CDCA: Politico's Use of Henley Songs Copyright Infringement - Not Fair Use

In Henley v. Devore (SACV 09-481) the Central District of California doled out a "sort of rough justice" and found that a politician whose campaign got a little crazy with a karaoke machine and a mashup campaign video engaged in copyright infringement.  On June 10, 2010, summary judgment was granted, decision below.

All She Wants To Do Is Tax

They’re pickin’ up the taxpayers and
puttin’ ‘em in a jam
And all she wants to do is tax, tax
Liberals been liberals since I don’t know
when
They’re pickin’ up the taxpayers and
puttin’ ‘em in a jam
And all she wants to do is tax, tax
Liberals been liberals since I don’t know
when
Well, we barely made twenty ten, the vote
was in doubt
And we finished up the campaign she
could hear the people shout
They said, “Don’t come back here
Boxer!”
But if she ever does – we’ll bring more
money
‘Cause all she wants to do is tax
and break our backs
Never mind the heat comin’ off the street
She wants to party
She wants to get down
All she wants to do is –
All she wants to do is tax
All she wants to do is tax and break our
backs
All she wants to do is tax

From the decision (page 24):

“The [fair use] doctrine has been said to be ‘so flexible as virtually to defy definition.’” Princeton Univ.

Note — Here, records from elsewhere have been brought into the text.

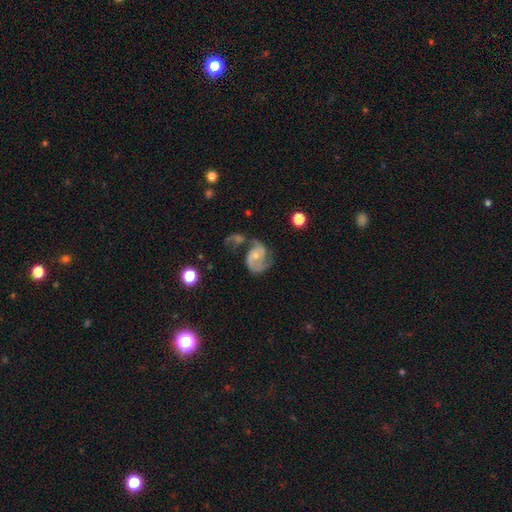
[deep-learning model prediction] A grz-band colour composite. It shows a featured or disk galaxy (83%) with no bar (63%), 2 (81%) medium (50%) spiral arms (94%) and a small central bulge (59%). Merging: none (36%).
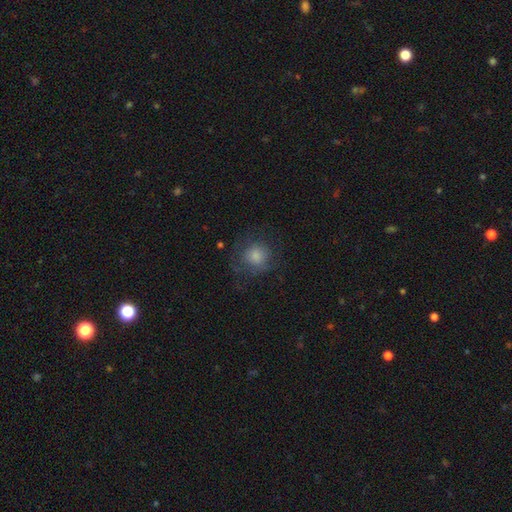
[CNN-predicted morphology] smooth 65%, featured or disk 20%, star or artifact 15%. Down the decision tree: how rounded — round (88%); merging — none (71%).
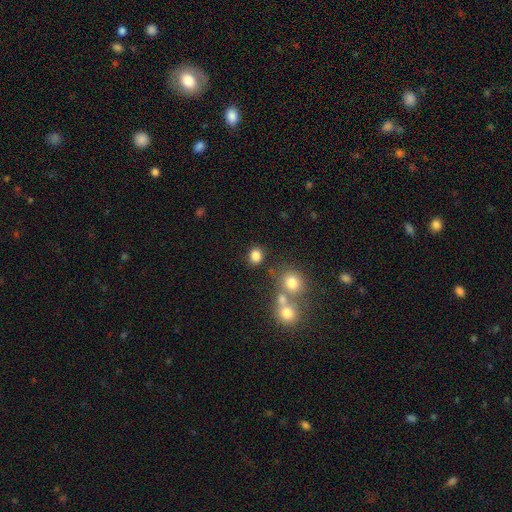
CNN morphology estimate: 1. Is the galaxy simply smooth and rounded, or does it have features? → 83% smooth, 12% star or artifact, 5% featured or disk.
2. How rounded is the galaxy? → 62% round, 37% in between, 1% cigar-shaped.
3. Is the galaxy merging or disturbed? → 79% none, 10% minor disturbance, 8% merger, 4% major disturbance.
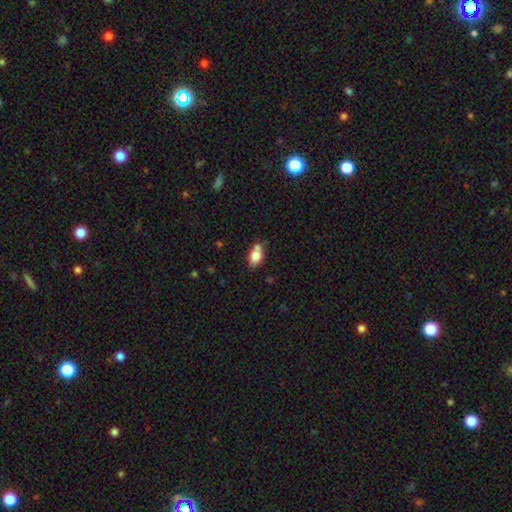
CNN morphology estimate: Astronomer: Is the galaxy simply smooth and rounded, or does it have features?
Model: smooth — 77%.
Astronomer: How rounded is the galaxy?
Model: in between — 82%.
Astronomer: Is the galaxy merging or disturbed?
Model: none — 57%.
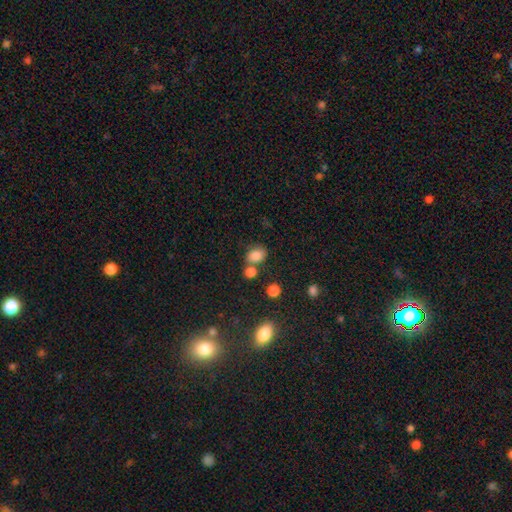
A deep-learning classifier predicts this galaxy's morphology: The model was most divided on "how rounded": in between: 57%, round: 42%, cigar-shaped: 1%. More confident: smooth or featured — smooth (82%); merging — none (57%).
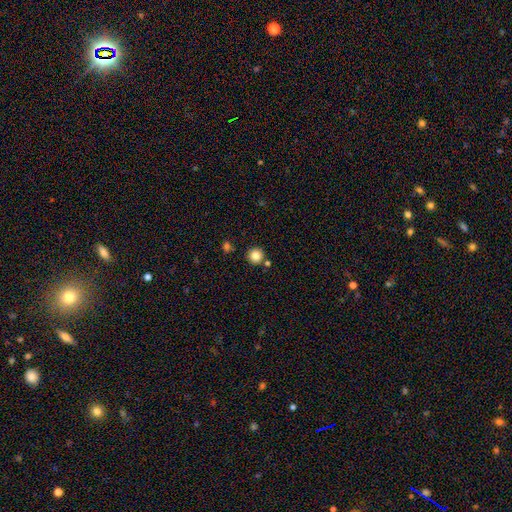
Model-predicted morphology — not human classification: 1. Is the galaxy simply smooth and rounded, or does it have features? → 84% smooth, 11% star or artifact, 5% featured or disk.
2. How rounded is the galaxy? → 95% round, 4% in between, 1% cigar-shaped.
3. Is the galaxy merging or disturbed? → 85% none, 7% minor disturbance, 6% merger, 2% major disturbance.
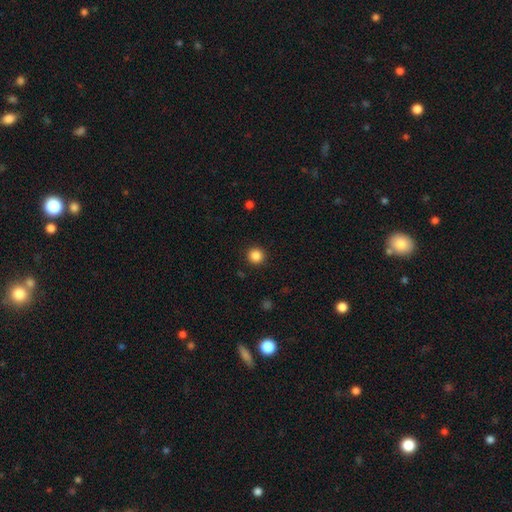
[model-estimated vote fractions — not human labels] Morphology: type=smooth (86%); roundness=round (95%); merging=none (92%).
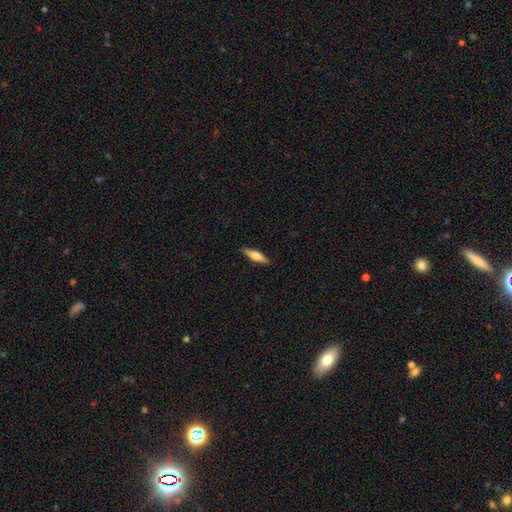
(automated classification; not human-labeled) A smooth galaxy with no disk features (56%) that is cigar-shaped (68%).

Vote fractions:
- Smooth or featured? smooth: 56% / featured or disk: 38% / star or artifact: 6%
- How rounded? cigar-shaped: 68% / in between: 30% / round: 2%
- Merging? none: 88% / minor disturbance: 9% / major disturbance: 2% / merger: 1%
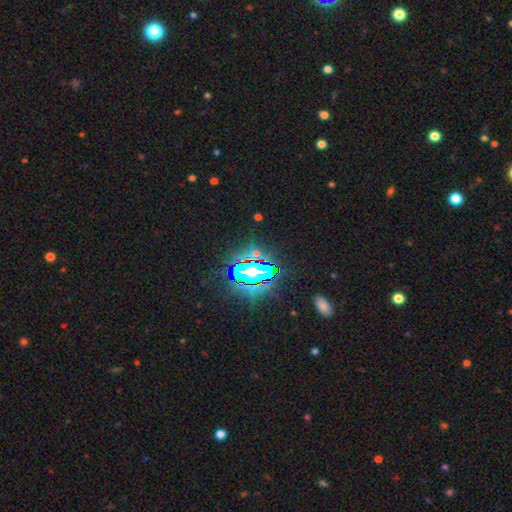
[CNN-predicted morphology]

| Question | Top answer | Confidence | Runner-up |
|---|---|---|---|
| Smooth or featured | star or artifact | 73% | smooth (14%) |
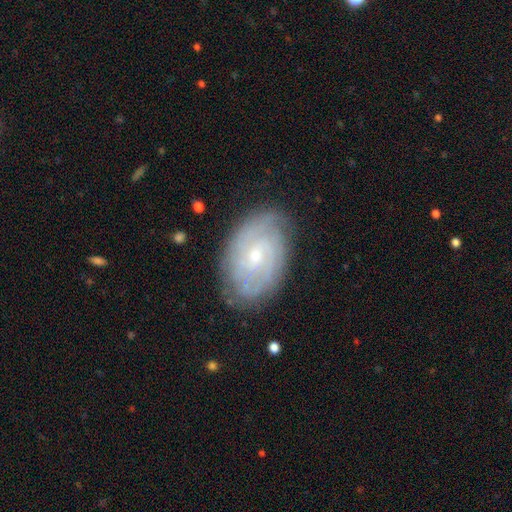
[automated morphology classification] type=featured or disk (76%); edge-on=no (96%); bar=no (63%); spiral arms=yes (90%); winding=tight (71%); arm count=can't tell (48%); bulge=small (63%); merging=none (78%).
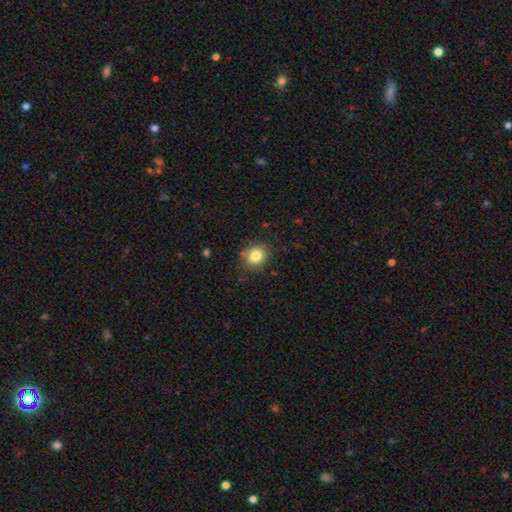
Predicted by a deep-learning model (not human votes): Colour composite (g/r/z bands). It shows a smooth galaxy with no disk features (82%) that is round (82%). Merging: none (82%).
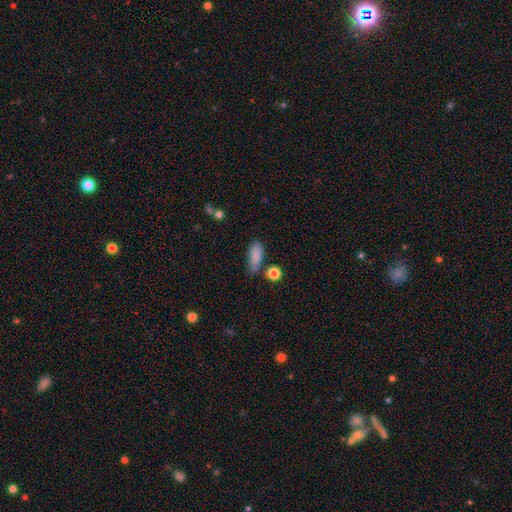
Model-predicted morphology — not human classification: A smooth galaxy with no disk features (84%) that is in between round and cigar-shaped (74%).

Vote fractions:
- Smooth or featured? smooth: 84% / star or artifact: 9% / featured or disk: 7%
- How rounded? in between: 74% / cigar-shaped: 22% / round: 4%
- Merging? none: 60% / minor disturbance: 27% / merger: 7% / major disturbance: 6%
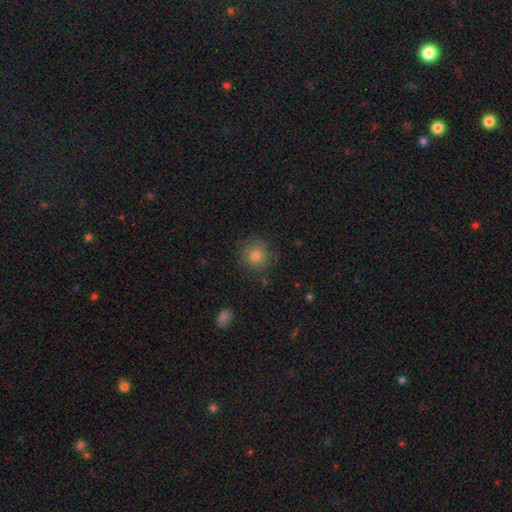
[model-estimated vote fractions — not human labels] A smooth galaxy with no disk features (78%) that is round (92%). Merging: none (83%).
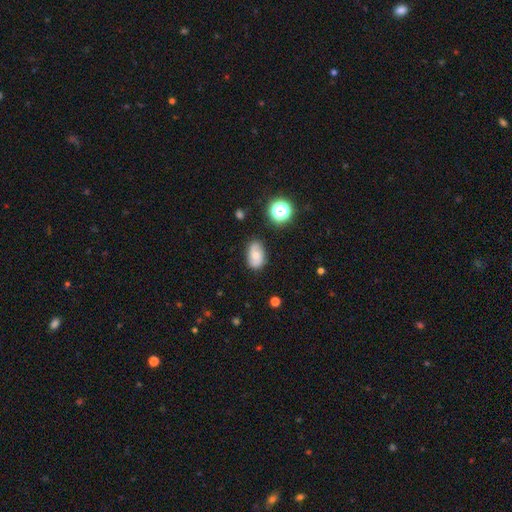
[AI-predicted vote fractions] smooth 62%, featured or disk 27%, star or artifact 11%. Down the decision tree: how rounded — in between (87%); merging — none (77%).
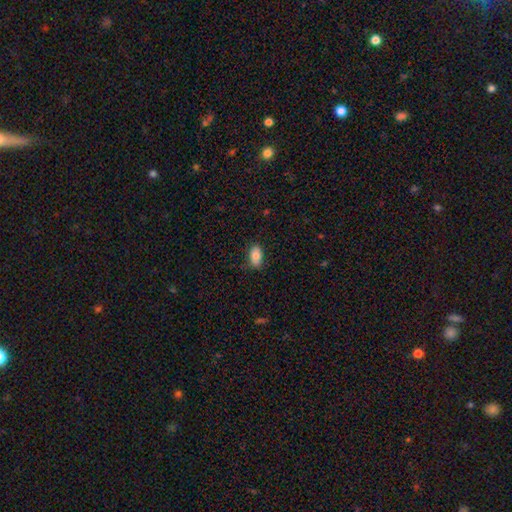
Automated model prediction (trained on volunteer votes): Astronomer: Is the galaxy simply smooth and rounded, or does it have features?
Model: smooth — 81%.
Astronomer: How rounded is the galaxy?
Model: in between — 90%.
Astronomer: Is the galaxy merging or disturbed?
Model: none — 78%.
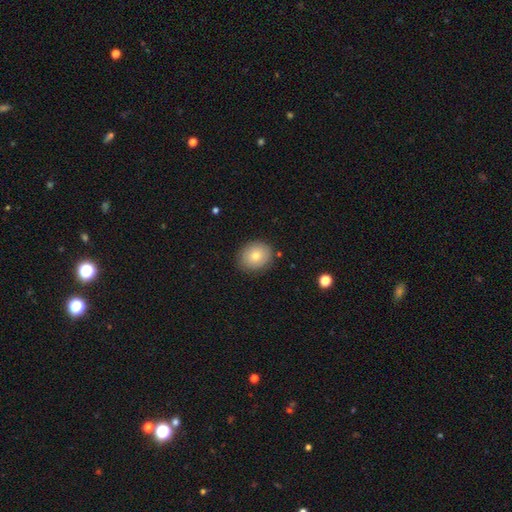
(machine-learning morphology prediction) smooth-or-featured: smooth: 74% | featured or disk: 16% | star or artifact: 9%
  how-rounded: round: 62% | in between: 37% | cigar-shaped: 1%
  merging: none: 86% | minor disturbance: 10% | major disturbance: 2% | merger: 1%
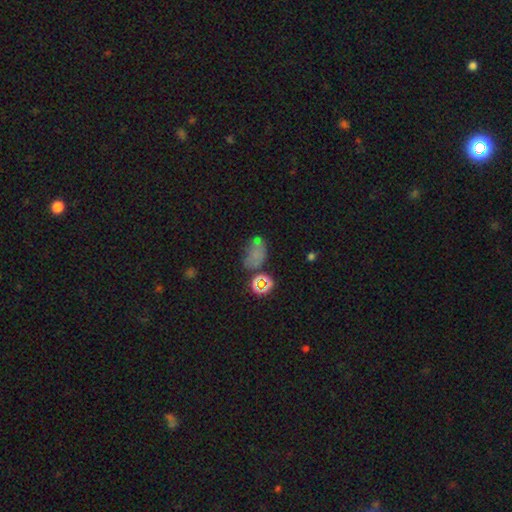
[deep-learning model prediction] smooth 57%, star or artifact 26%, featured or disk 17%. Down the decision tree: how rounded — in between (77%); merging — none (38%).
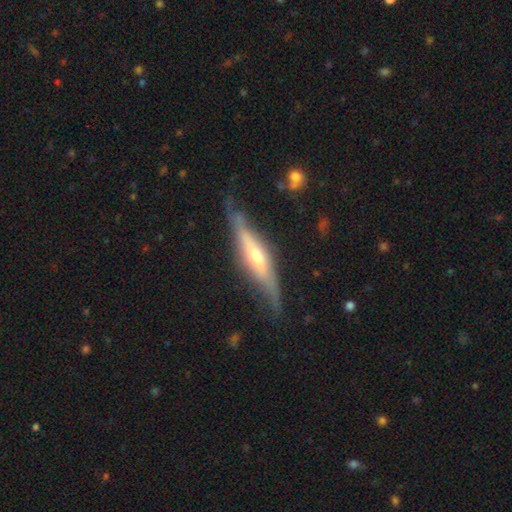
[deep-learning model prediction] Smooth or featured: featured or disk — 70% (smooth — 25%)
Edge-on disk: yes — 81% (no — 19%)
Edge-on bulge: rounded — 68% (none — 16%)
Merging: none — 68% (minor disturbance — 22%)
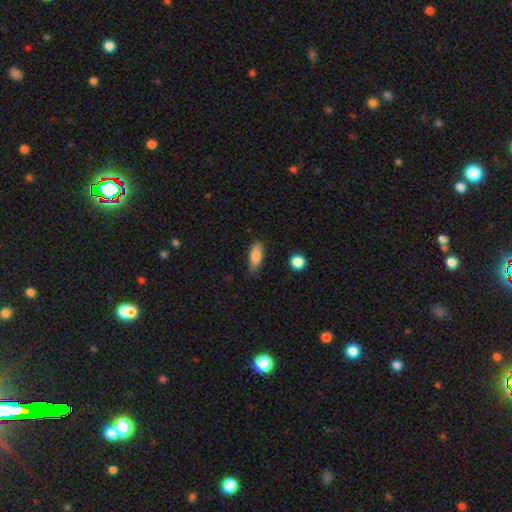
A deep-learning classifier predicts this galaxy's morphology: A smooth galaxy with no disk features (80%) that is in between round and cigar-shaped (72%).

Vote fractions:
- Smooth or featured? smooth: 80% / featured or disk: 13% / star or artifact: 7%
- How rounded? in between: 72% / cigar-shaped: 25% / round: 3%
- Merging? none: 65% / minor disturbance: 28% / major disturbance: 5% / merger: 2%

Press v. Mich. Document Servs., Inc., 99 F.3d 1381, 1392 (6th Cir. 1996) (quoting Time Inc. v. Bernard Geis Assocs., 293 F. Supp. 130, 144 (S.D.N.Y. 1968)). The case-by-case analysis resists bright-line determinations and the resulting decisions inevitably represent a sort of rough justice.

After you read the decision, drop down for a genius mashup video of Sarah Palin yodeling for taxes.  Note to file: yodeling and Sarah Palin is fair use, but Don Henley Barbara Boxer ain't.  Since no one can define "fair use" - justice is really rough these days.

I am one of the few that think electioneering is core political speech that is really really tough to trump and I note that the political history of our nation was forged by anonymous mudslingers slinging every conceivable mockery at one another.  The Supreme Court's jurisprudence on political speech supports this view. 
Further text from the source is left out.